I realize that NHRA certified tracks require the kill switch (it is discussed on pages 4&5 of this thread and other similar threads) and you need it if you want to race there.

I was just thinking that connecting it withouth the killswitch would be a good intermediate step and would let me (and others) do the battery relocation without spending all $550 at once. Allthough I'm not sure how much money it would save....
 
The kill switch (which is linked to with a cost as well as everything else) and the few lugs being eliminated from the relocation would drop the cost to about $475 - $500. Of course, thats only if you use MY shopping list of parts too as I'm sure you could get it to about $300 by getting smaller gauge wire/etc.

:dsm:
 
I havent read every single page, but I did review a few of these diagrams.

Some have mentioned wiring the alternator to the kill switch, but haven't been too specific about the install.

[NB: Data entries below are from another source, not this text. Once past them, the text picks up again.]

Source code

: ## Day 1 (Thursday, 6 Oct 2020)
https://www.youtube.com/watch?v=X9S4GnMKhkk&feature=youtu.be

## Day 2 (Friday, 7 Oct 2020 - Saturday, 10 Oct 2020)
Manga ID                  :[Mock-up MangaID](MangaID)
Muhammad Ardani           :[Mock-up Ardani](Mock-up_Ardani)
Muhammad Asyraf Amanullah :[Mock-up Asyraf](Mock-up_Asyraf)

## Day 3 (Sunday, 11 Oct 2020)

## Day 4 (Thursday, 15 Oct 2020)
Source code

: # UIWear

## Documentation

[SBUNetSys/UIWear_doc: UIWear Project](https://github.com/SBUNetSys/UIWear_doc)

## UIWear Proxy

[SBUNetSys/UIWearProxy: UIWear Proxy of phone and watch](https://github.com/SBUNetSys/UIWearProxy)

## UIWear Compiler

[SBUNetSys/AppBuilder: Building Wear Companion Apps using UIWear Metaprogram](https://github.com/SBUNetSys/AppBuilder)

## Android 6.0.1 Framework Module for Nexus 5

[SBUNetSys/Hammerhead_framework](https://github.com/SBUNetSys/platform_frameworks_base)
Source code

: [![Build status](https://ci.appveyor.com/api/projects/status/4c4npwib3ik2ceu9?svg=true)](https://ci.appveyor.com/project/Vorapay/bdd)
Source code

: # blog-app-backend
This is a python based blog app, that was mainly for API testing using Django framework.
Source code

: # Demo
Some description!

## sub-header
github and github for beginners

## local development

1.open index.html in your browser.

Let's discuss the proper way to cut power to the alternator. I have a theory, but maybe I am wrong. Lets keep this technical.

I have been looking at several types of kill switches. Not all of them offer a provision for alternator protection. Don't you think that the alternator needs to go to ground when the switch is off and not just be turned off abruptly?

Take a look at this switch.

Pegasus - Master Battery Cutoff Switch with Alternator Protection

I also have to comment on the 1/0 gauge wiring. Its just way too overkill. 4ga wiring is rated for something around continuous 135A. Unless you're running a big sound system and a 200A alternator, 4ga for the battery and alternator will work just as good. Its also cheaper. All this fancy cabling is just expensive. Go to a welding supply store and get some wire. Its more pliable and bends easier. Not to mention, a fraction of the cost.

Here is a chart with some information regarding wire gauge.

American Wire Gauge table and AWG Electrical Current Load Limits with skin depth frequencies

There isn't such a thing as overkill in terms of 1/0, personally, I wouldn't run it because its big. I ran 4awg and I really haven't been thrilled with it and will switch to 2awg. Race cars, like in Grand-Am they will run 2 1/0 positive leads from the battery. It is possible to have too small of wire, but there aren't going to be draw backs to running 1/0.
And for a cheap shut down relay that will work, check out a Ford firewall mount starter relay, found for cheap at any auto parts store.